# Multiple problems with Airtel



## SlashDK (Aug 11, 2011)

Hi,

I'm using airtel Turbo 30GB plan with 4mbps speed. I switched to that plan from impatience 899(4mbps 6GB) this month and have been getting problems ever since.

1. Airtel seems to be throttling the download speed. While download torrents i can barely touch 30kbps with the exception of a few second long boosts of upto 200kbps. Till last month i was getting the full 500kbps on the same downloads. The story is similar for non-torrent downloads too. I'm getting 250kbps while watching videos online and speedtest.net works weirdly showing 8mbps sometimes.

2. I'm getting the DNS lookup failed error although the net starts working properly by itself in 10-15 minutes. I can still play counter-strike online though but can't surf the net(it confirms that it is a DNS error).

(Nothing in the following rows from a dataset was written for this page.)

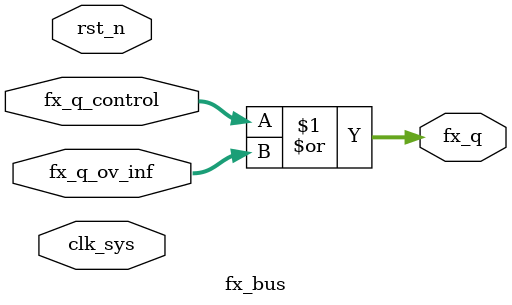
<source format=v>

module fx_bus(
//for more device
fx_q_control,
fx_q_ov_inf,
//for master
fx_q,
//clk rsr
clk_sys,
rst_n
);
//for more device
input [7:0]	fx_q_control;
input [7:0]	fx_q_ov_inf;
//for master
output [7:0]	fx_q;
//clk rsr
input clk_sys;
input rst_n;
//------------------------------------------
//------------------------------------------

wire [7:0] fx_q;
assign fx_q = fx_q_control | fx_q_ov_inf;


endmodule




</source>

I'm using a beetel wifi router provided by airtel as well as a wireless n router from netgear. Both of them are giving the same problem. 

Please help.


----------



## Sarath (Aug 11, 2011)

Cybertonic said:


> Spoiler
> 
> 
> 
> ...



I am getting the same DNS lookup problem with airtel and switched to google.
Alls fine now.


----------



## SlashDK (Aug 11, 2011)

Are you having any throttling issues?


----------



## mavihs (Aug 11, 2011)

i'm also having probs in watching videos online!!!! 
will try changing my DNS!!!


----------



## asingh (Aug 12, 2011)

Airtel traffic shapes.


----------



## Ishu Gupta (Aug 12, 2011)

1) Use 'force encryption' from utorrent prrferences.
2) Use Google DNS.

I'm using the Turbo 30GB plan and all is working well.


----------